* _Problems to work on_
**a)** In the forum post about comparing configuration data with a default file, what value does Default.txt give for Fish?
**b)** Continue the forum post about comparing a configuration file against a default file, picking up after its final sentence.
───── Text segment
Compare configuration data text with a default data text

I am in the process of understanding how to compare data from two text files and print the data that does not match into a new document or output.
The Program Goal:
Allow the user to compare the data in a file that contains many lines of data with a default file that has the correct values of the data.
Compare multiple lines of different data with the same parameters against a default list of the data with the same parameters
Example:
Lets say I have the following text document that has these parameters and data:
Lets call it Config.txt:
<231931844151>
Bird = 3
Cat = 4
Dog = 5
Bat = 10
Tiger = 11
Fish = 16
<92103884812>
Bird = 4
Cat = 40
Dog = 10
Bat = Null
Tiger = 19
Fish = 24
etc. etc.
Let's call this my Configuration data, now I need to make sure that the values these parameters inside my Config Data file are correct.
So I have a default data file that has the correct values for these parameters/variables. Lets call it Default.txt
<Correct Parameters>
Bird = 3
Cat = 40
Dog = 10
Bat = 10
Tiger = 19
Fish = 234
This text file is the default configuration or the correct configuration for the data.
Now I want to compare these two files and print out the data that is incorrect.
So, in theory, if I were to compare these two text document I should get an output of the following: Lets call this Output.txt
<231931844151>
Cat = 4
Dog = 5
Tiger = 11
Fish = 16
<92103884812>
Bird = 4
Bat = Null
Fish = 24
etc. etc.
Since these are the parameters that are incorrect or do not match. So in this case we see that for <231931844151> the parameters Cat, Dog, Tiger, and Fish did not match the default text file so those get printed. In the case of <92103884812> Bird, Bat, and Fish do not match the default parameters so those get printed.
So that's the gist of it for now.
Code:
Currently this is my approach I am trying to do however I'm not sure how I can compare a data file that has different sets of lines with the same parameters to a default data file.
configFile = open("Config.txt", "rb")
defaultFile = open("Default.txt", "rb")
with open(configFile) as f:
dataConfig = f.read().splitlines()
with open(defaultFile) as d:
dataDefault = d.read().splitlines()
def make_dict(data):
return dict((line.split(None, 1)[0], line) for line in data)
defdict = make_dict(dataDefault)
outdict = make_dict(dataConfig)
#Create a sorted list containing all the keys
allkeys = sorted(set(defdict) | set(outdict))
#print allkeys
difflines = []
for key in allkeys:
indef = key in defdict
inout = key in outdict
if indef and not inout:
difflines.append(defdict[key])
elif inout and not indef:
difflines.append(outdict[key])
else:
#key must be in both dicts
defval = defdict[key]
outval = outdict[key]
if outval != defval:
difflines.append(outval)
for line in difflines:
print line
Summary:
I want to compare two text documents that have data/parameters in them, One text document will have a series of data with the same parameters while the other will have just one series of data with the same parameters. I need to compare those parameters and print out the ones that do not match the default. How can I go about doing this in Python?
──────────
───── Provided information
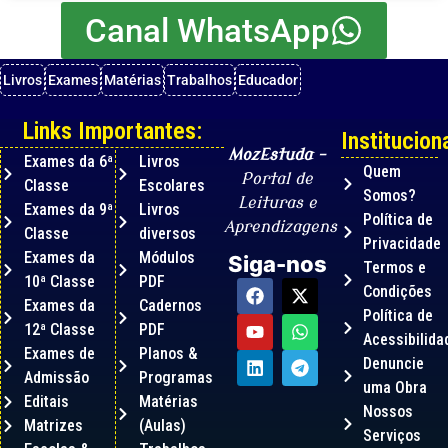
Canal WhatsApp
Livros
Exames
Matérias
Trabalhos
Educador
Links Importantes:
Instituciona
MozEstuda
–
Exames da 6ª
Livros
Quem
Portal de
Classe
Escolares
Somos?
Leituras e
Exames da 9ª
Livros
Política de
Aprendizagens
Classe
diversos
Privacidade
Exames da
Módulos
Siga-nos
Termos e
10ª Classe
PDF
Condições
Exames da
Cadernos
Política de
12ª Classe
PDF
Acessibilida
Exames de
Planos &
Denuncie
Admissão
Programas
uma Obra
Editais
Matérias
Nossos
Matrizes
(Aulas)
Serviços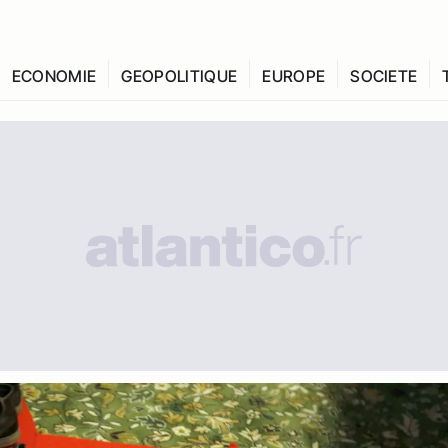
ECONOMIE
GEOPOLITIQUE
EUROPE
SOCIETE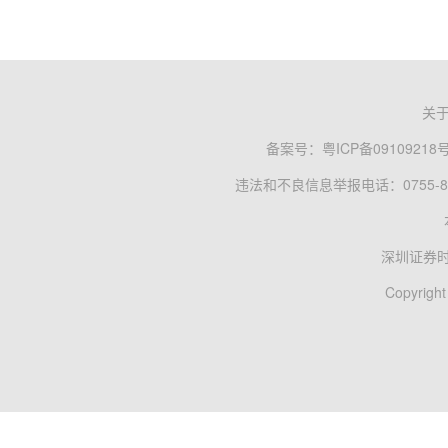
关
备案号：
粤ICP备09109218
违法和不良信息举报电话：0755-83
深圳证券
Copyright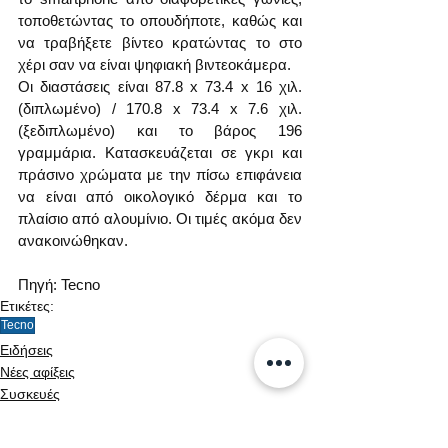
τοποθετώντας το οπουδήποτε, καθώς και 
να τραβήξετε βίντεο κρατώντας το στο 
χέρι σαν να είναι ψηφιακή βιντεοκάμερα.
Οι διαστάσεις είναι 87.8 x 73.4 x 16 χιλ. 
(διπλωμένο) / 170.8 x 73.4 x 7.6 χιλ. 
(ξεδιπλωμένο) και το βάρος 196 
γραμμάρια. Κατασκευάζεται σε γκρι και 
πράσινο χρώματα με την πίσω επιφάνεια 
να είναι από οικολογικό δέρμα και το 
πλαίσιο από αλουμίνιο. Οι τιμές ακόμα δεν 
ανακοινώθηκαν.
Πηγή: Tecno
Ετικέτες:
Tecno
Ειδήσεις
Νέες αφίξεις
Συσκευές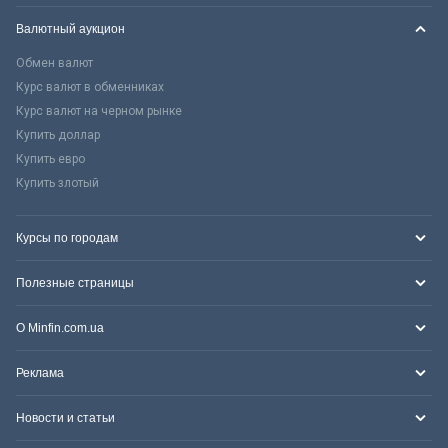
Валютный аукцион
Обмен валют
Курс валют в обменниках
Курс валют на черном рынке
Купить доллар
Купить евро
Купить злотый
Курсы по городам
Полезные страницы
О Minfin.com.ua
Реклама
Новости и статьи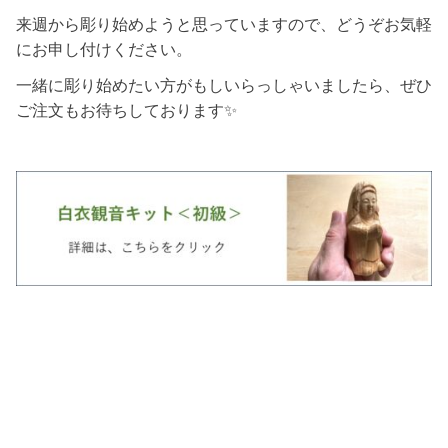
来週から彫り始めようと思っていますので、どうぞお気軽
にお申し付けください。
一緒に彫り始めたい方がもしいらっしゃいましたら、ぜひ
ご注文もお待ちしております✨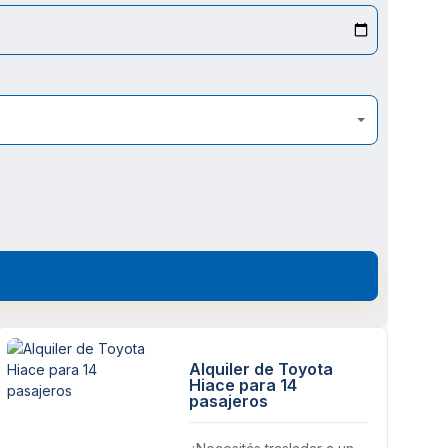
Alquiler de Toyota
Hiace para 14
pasajeros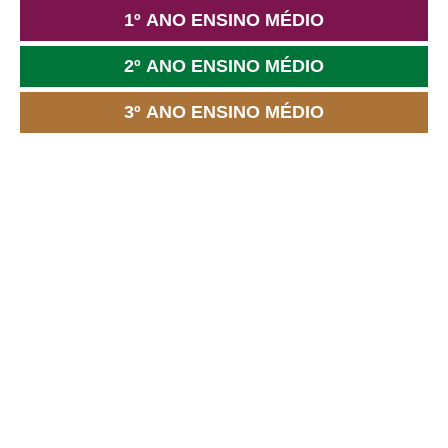
1º ANO ENSINO MÉDIO
2º ANO ENSINO MÉDIO
3º ANO ENSINO MÉDIO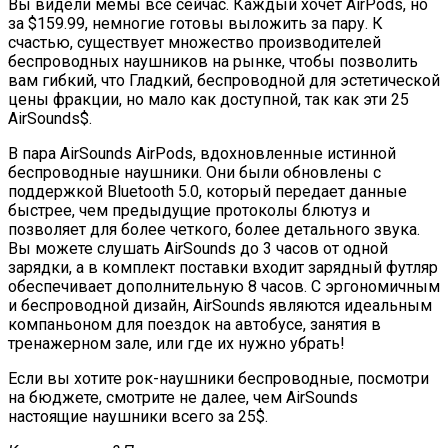
Вы видели мемы все сейчас. Каждый хочет AirPods, но
за $159.99, немногие готовы выложить за пару. К
счастью, существует множество производителей
беспроводных наушников на рынке, чтобы позволить
вам гибкий, что Гладкий, беспроводной для эстетической
цены фракции, но мало как доступной, так как эти 25
AirSounds$.
В пара AirSounds AirPods, вдохновленные истинной
беспроводные наушники. Они были обновлены с
поддержкой Bluetooth 5.0, который передает данные
быстрее, чем предыдущие протоколы блютуз и
позволяет для более четкого, более детального звука.
Вы можете слушать AirSounds до 3 часов от одной
зарядки, а в комплект поставки входит зарядный футляр
обеспечивает дополнительную 8 часов. С эргономичным
и беспроводной дизайн, AirSounds являются идеальным
компаньоном для поездок на автобусе, занятия в
тренажерном зале, или где их нужно убрать!
Если вы хотите рок-наушники беспроводные, посмотри
на бюджете, смотрите не далее, чем AirSounds
настоящие наушники всего за 25$.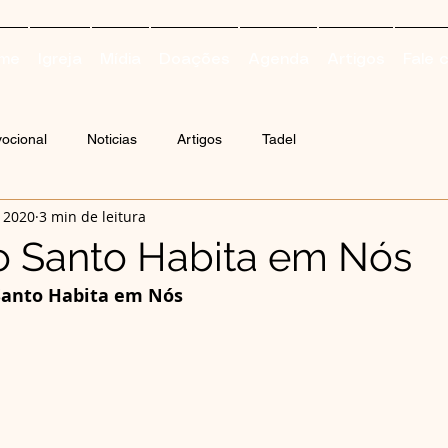
me
Igreja
Mídia
Doações
Agenda
Artigos
Fale 
ocional
Noticias
Artigos
Tadel
e 2020
3 min de leitura
to Santo Habita em Nós
 Santo Habita em Nós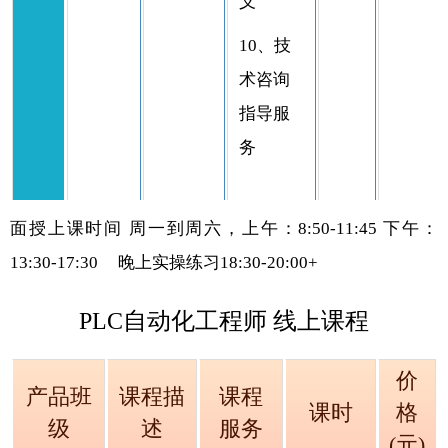
义
10、技
术咨询
指导服
务
面授上课时间
周一到周六，上午：8:50-11:45 下午：
13:30-17:30
晚上实操练习
18:30-20:00+
PLC自动化工程师 线上课程
价
产品班
课程描
课程
课时
格
级
述
服务
(元)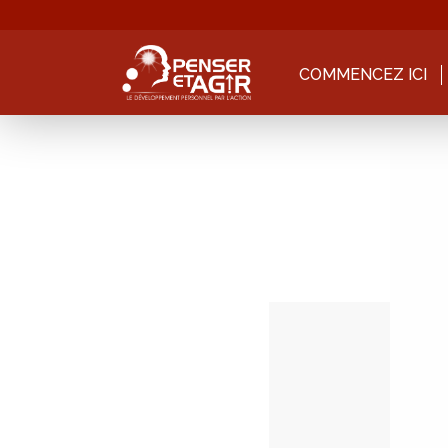
COMMENCEZ ICI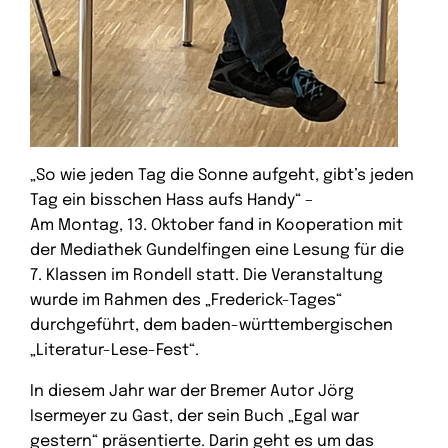
„So wie jeden Tag die Sonne aufgeht, gibt’s jeden
Tag ein bisschen Hass aufs Handy“ –
Am Montag, 13. Oktober fand in Kooperation mit
der Mediathek Gundelfingen eine Lesung für die
7. Klassen im Rondell statt. Die Veranstaltung
wurde im Rahmen des „Frederick-Tages“
durchgeführt, dem baden-württembergischen
„Literatur-Lese-Fest“.
In diesem Jahr war der Bremer Autor Jörg
Isermeyer zu Gast, der sein Buch „Egal war
gestern“ präsentierte. Darin geht es um das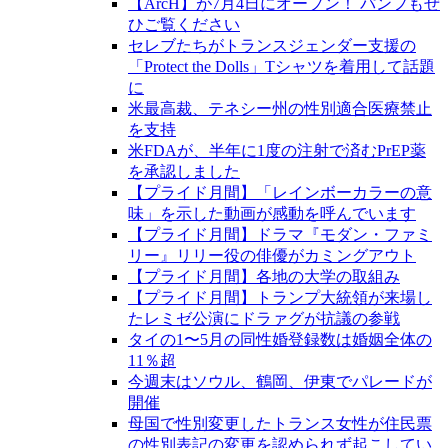
【ArcH】が7月4日にオープン！ パンフもぜ
ひご覧ください
セレブたちがトランスジェンダー支援の
「Protect the Dolls」Tシャツを着用して話題
に
米最高裁、テネシー州の性別適合医療禁止
を支持
米FDAが、半年に1度の注射で済むPrEP薬
を承認しました
【プライド月間】「レインボーカラーの意
味」を示した動画が感動を呼んでいます
【プライド月間】ドラマ『モダン・ファミ
リー』リリー役の俳優がカミングアウト
【プライド月間】各地の大学の取組み
【プライド月間】トランプ大統領が来場し
たレミゼ公演にドラァグが抗議の参戦
タイの1〜5月の同性婚登録数は婚姻全体の
11％超
今週末はソウル、鶴岡、伊東でパレードが
開催
母国で性別変更したトランス女性が住民票
の性別表記の変更を認められず起こしてい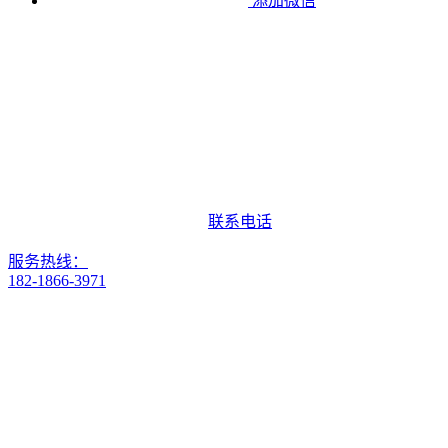
添加微信
联系电话
服务热线：
182-1866-3971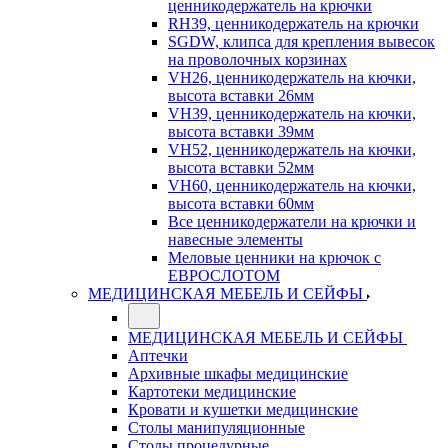
ценникодержатель на крючки
RH39, ценникодержатель на крючки
SGDW, клипса для крепления вывесок
на проволочных корзинах
VH26, ценникодержатель на кючки,
высота вставки 26мм
VH39, ценникодержатель на кючки,
высота вставки 39мм
VH52, ценникодержатель на кючки,
высота вставки 52мм
VH60, ценникодержатель на кючки,
высота вставки 60мм
Все ценникодержатели на крючки и
навесные элементы
Меловые ценники на крючок с
ЕВРОСЛОТОМ
МЕДИЦИНСКАЯ МЕБЕЛЬ И СЕЙФЫ
МЕДИЦИНСКАЯ МЕБЕЛЬ И СЕЙФЫ
Аптечки
Архивные шкафы медицинские
Картотеки медицинские
Кровати и кушетки медицинские
Столы манипуляционные
Столы процедурные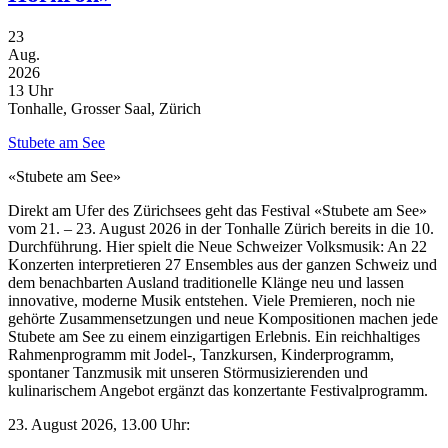
23
Aug.
2026
13 Uhr
Tonhalle, Grosser Saal, Zürich
Stubete am See
«Stubete am See»
Direkt am Ufer des Zürichsees geht das Festival «Stubete am See»
vom 21. – 23. August 2026 in der Tonhalle Zürich bereits in die 10.
Durchführung. Hier spielt die Neue Schweizer Volksmusik: An 22
Konzerten interpretieren 27 Ensembles aus der ganzen Schweiz und
dem benachbarten Ausland traditionelle Klänge neu und lassen
innovative, moderne Musik entstehen. Viele Premieren, noch nie
gehörte Zusammensetzungen und neue Kompositionen machen jede
Stubete am See zu einem einzigartigen Erlebnis. Ein reichhaltiges
Rahmenprogramm mit Jodel-, Tanzkursen, Kinderprogramm,
spontaner Tanzmusik mit unseren Störmusizierenden und
kulinarischem Angebot ergänzt das konzertante Festivalprogramm.
23. August 2026, 13.00 Uhr: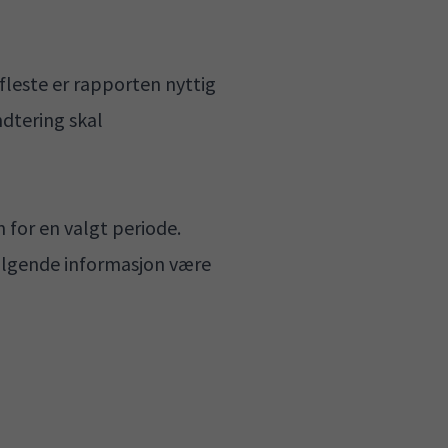
 fleste er rapporten nyttig
ndtering skal
n for en valgt periode.
 følgende informasjon være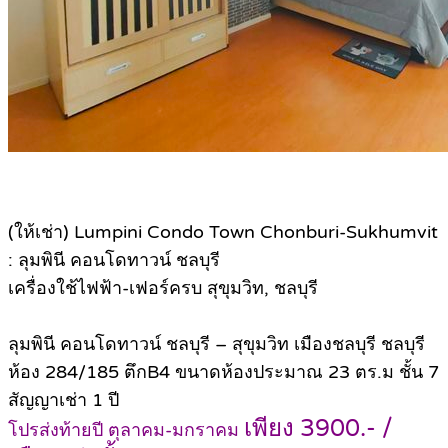
(ให้เช่า) Lumpini Condo Town Chonburi-Sukhumvit
: ลุมพินี คอนโดทาวน์ ชลบุรี
เครื่องใช้ไฟฟ้า-เฟอร์ครบ สุขุมวิท, ชลบุรี
ลุมพินี คอนโดทาวน์ ชลบุรี – สุขุมวิท เมืองชลบุรี ชลบุรี
ห้อง 284/185 ตึกB4 ขนาดห้องประมาณ 23 ตร.ม ชั้น 7
สัญญาเช่า 1 ปี
เพียง 3900.- /
โปรส่งท้ายปี ตุลาคม-มกราคม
──────────
* _Task results_
**a)** 234

**b)**
EDIT:
Okay so thanks to #Maria 's code I think I am almost there. Now I just need to figure out how to compare the dictionary to the list and print out the differences. Here's an example of what I am trying to do:
for i in range (len(setNames)):
print setNames[i]
for k in setData[i]:
if k in dataDefault:
print dataDefault
obvious the print line is just there to see if it worked or not but I'm not sure if this is the proper way about going through this.
Sample code for parsing the file into separate dictionaries. This works by finding the group separators (blank lines). setNames[i] is the name of the set of parameters in the dictionary at setData[i]. Alternatively you can create an object which has a string name member and a dictionary data member and keep a list of those. Doing the comparisons and outputting it how you want is up to you, this just regurgitates the input file to the command line in a slightly different format.
# The function you wrote
def make_dict(data):
return dict((line.split(None, 1)[0], line) for line in data)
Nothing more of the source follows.